_Consignes_:
#1 Les affirmations suivantes concordent-elles avec le texte sur le nationalisme ? Répondez par oui ou non et citez les mots décisifs du texte.
(a) Le patriotisme relève de l'agir.
(b) Le Saint-Empire fut davantage germanique que romain.
(c) Une issue funeste l'est moins pour qui dirige que pour celui qui est dirigé.
#2 Recopiez le passage du texte sur le nationalisme qui va de « Tandis que le » à « peut prévoir l’issue. ».
#3 Répondez à ces questions sur le texte sur le nationalisme :
(a) À quoi le nationalisme ressortit-il ?
(b) Quels adjectifs nationaux le texte applique-t-il au communisme ?
(c) Pour qui une issue heureuse l'est-elle davantage ?

_Extrait du document_:
▼
Présentation
Le souci d’assurer la prépondérance de son mouvement propre sur le mouvement que d’autres lui imposent est une constante pour toute collectivité à toutes les époques de l’histoire connue. Peu importe l’étendard au nom duquel on entreprend cette quête, elle aboutit toujours – même si l’on s’en défend de bonne foi – à ce que l’initiative des opérations revienne, non pas exclusivement mais majoritairement, aux membres d’une ethnie donnée : la vôtre, sinon une autre – en cas d’échec.
Constatons, même si nous la réprouvons, l’immanence du facteur national au lieu de l’ignorer : le Saint-Empire fut davantage germanique que romain ; la Grande-Bretagne davantage anglaise que britannique ; le communisme, davantage russe, chinois, yougoslave et albanais qu’international … en sorte qu’on peut, sans abus de langage, qualifier de nationalisme cette force motrice des collectivités qui les propulse vers le plus grand degré d’autonomie possible. Concédons qu’à certaines époques il fut inconscient mais n’en concluons pas qu’il fût inexistant.
Tandis que le patriotisme relève de l’être ou de l’identitaire, somme toute passif, le nationalisme ressortit à l’agir, qui est la mise en œuvre de forces sociales difficilement contrôlables qu’on ne parvient que très rarement à maintenir dans les limites du raisonnable : mise en œuvre dont nul ne peut prévoir l’issue.
La méfiance à l’égard du nationalisme n’est pas imméritée ; mais on court un risque plus grand à laisser l’activation de ces forces politique, économique et culturelle à un autre peuple que le vôtre. Quand l’issue est funeste, elle l’est moins pour qui dirige que pour celui qui est dirigé ; heureuse, elle l’est davantage pour le premier que pour le second.
▲
_Données_:
▼
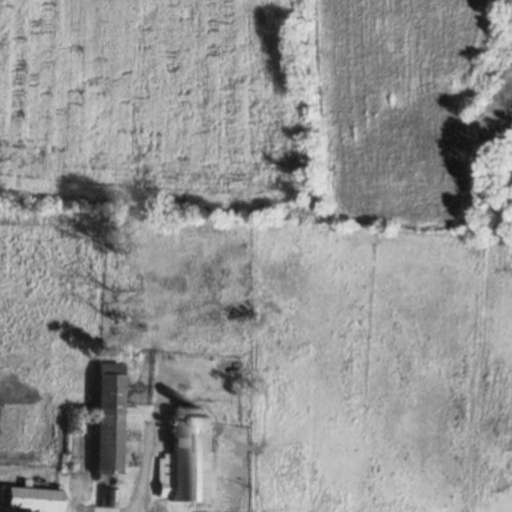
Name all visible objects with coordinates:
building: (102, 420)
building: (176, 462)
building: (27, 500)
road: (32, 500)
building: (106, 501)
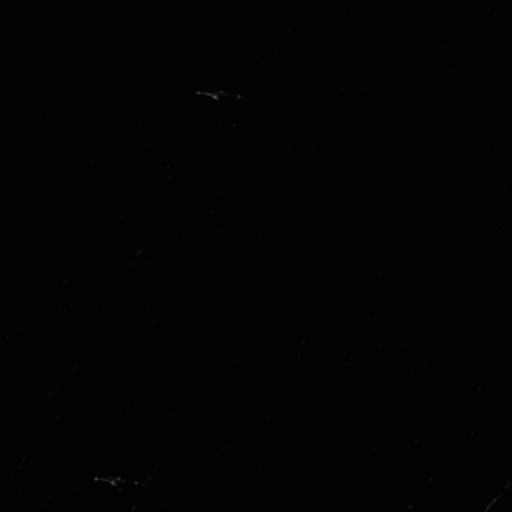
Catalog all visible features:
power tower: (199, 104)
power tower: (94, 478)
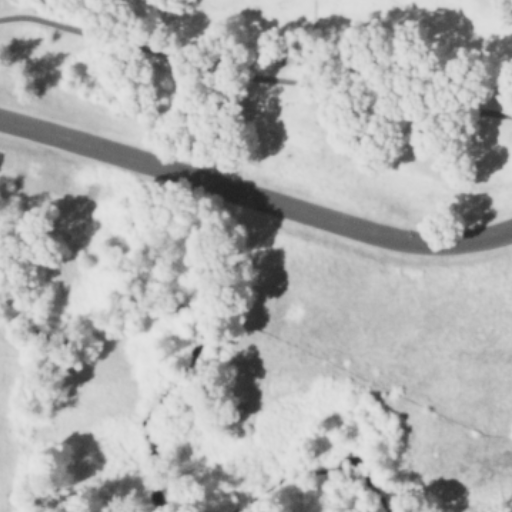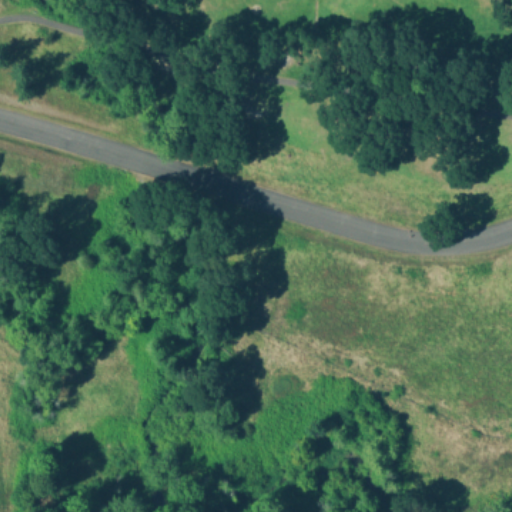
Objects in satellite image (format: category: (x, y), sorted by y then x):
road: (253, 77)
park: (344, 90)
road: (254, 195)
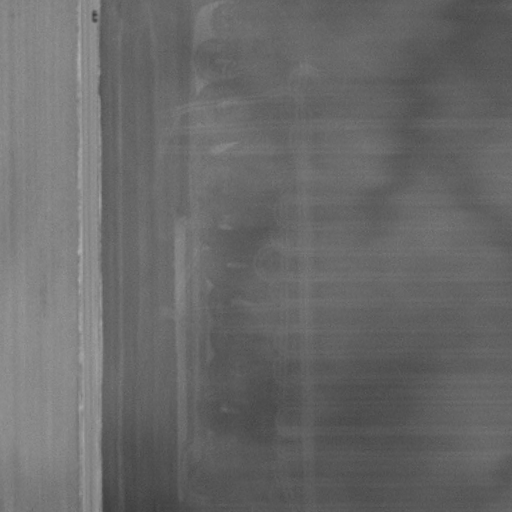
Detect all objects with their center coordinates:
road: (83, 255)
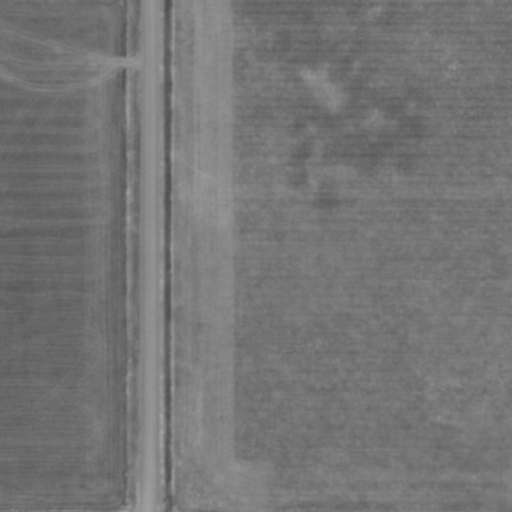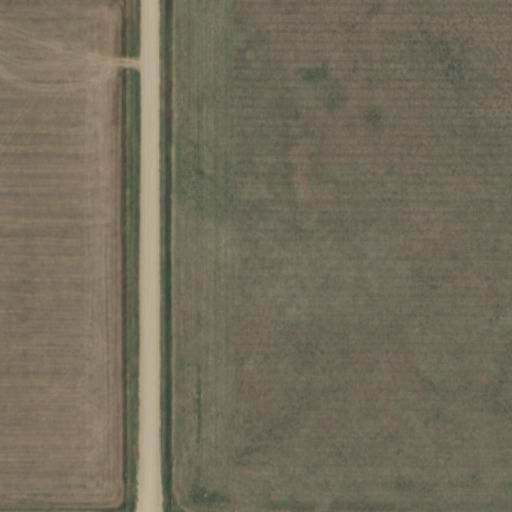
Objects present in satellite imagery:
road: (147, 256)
▲
_Corrigés_:
#1
(a) Non : « le patriotisme relève de l’être ou de l’identitaire, somme toute passif »
(b) Oui : « le Saint-Empire fut davantage germanique que romain »
(c) Oui : « Quand l’issue est funeste, elle l’est moins pour qui dirige que pour celui qui est dirigé »

#2
Tandis que le patriotisme relève de l’être ou de l’identitaire, somme toute passif, le nationalisme ressortit à l’agir, qui est la mise en œuvre de forces sociales difficilement contrôlables qu’on ne parvient que très rarement à maintenir dans les limites du raisonnable : mise en œuvre dont nul ne peut prévoir l’issue.

#3
(a) À l'agir.
(b) Russe, chinois, yougoslave et albanais.
(c) Pour qui dirige.